WASHINGTON — President Barack Obama warned on Monday that women in America still faced unfairness and hardship, as he vowed to fight for gender equality at a White House reception on International Women's Day.
"I didn't run for president so that the dreams of our daughters could be deferred or denied," Obama said.
"I didn't run for president to see inequality and injustice persist in our time."
Obama was joined by his wife First Lady Michelle Obama, the first female secretary of state Madeleine Albright, and his rival-turned-ally and current top US diplomat Hillary Clinton at an event in the East Room of the White House.

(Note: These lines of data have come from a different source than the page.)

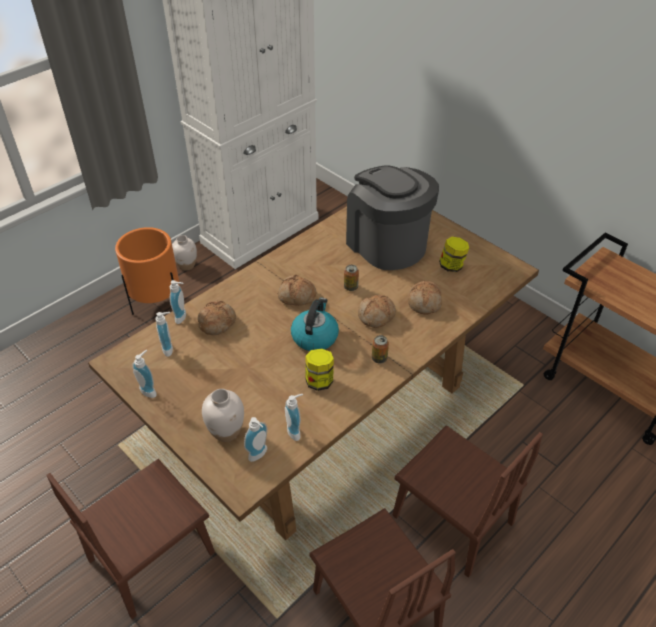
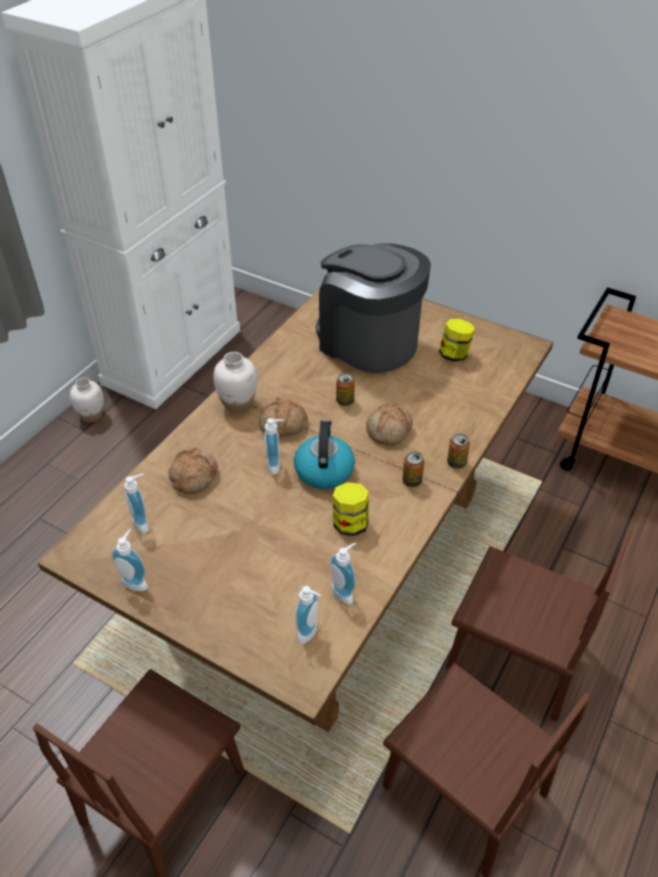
camera: 15 degrees left, 0 degrees up
(157, 303) = (67, 471): orange planter -> none
(183, 317) = (146, 478): soap dispenser -> soap dispenser (276, 465)
(226, 431) = (257, 613): white vase -> white vase (238, 404)
(420, 351) = (456, 463): none -> can
(425, 302) = (439, 403): bread -> none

"Even as we reflect on the hope of our history, we must also face squarely the reality of the present -- a reality marked by unfairness, marked by hardship for too many women in America," Obama said.

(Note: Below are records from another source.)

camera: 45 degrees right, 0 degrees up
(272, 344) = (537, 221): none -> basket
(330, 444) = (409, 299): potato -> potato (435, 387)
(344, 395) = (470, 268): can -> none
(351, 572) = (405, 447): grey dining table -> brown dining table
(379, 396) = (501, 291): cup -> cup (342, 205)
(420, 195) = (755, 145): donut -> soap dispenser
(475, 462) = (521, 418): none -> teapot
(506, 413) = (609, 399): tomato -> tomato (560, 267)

"I ran for president to put the same rights, the same opportunities, the same dreams within the reach for our daughters and our sons alike."
The president also praised Clinton and US ambassador to the United Nations Susan Rice for making the alleviation of suffering of women a priority in US foreign policy, including lifting restrictions on access to family planning.
Michelle Obama introduced her husband with a joke: "I get to speak first while he stands and watches. I love this," she said to laughter.
"Look at me adoringly," she told her husband.
"I can do that," the president quipped.
"With sincerity," she said, sparking loud laughs.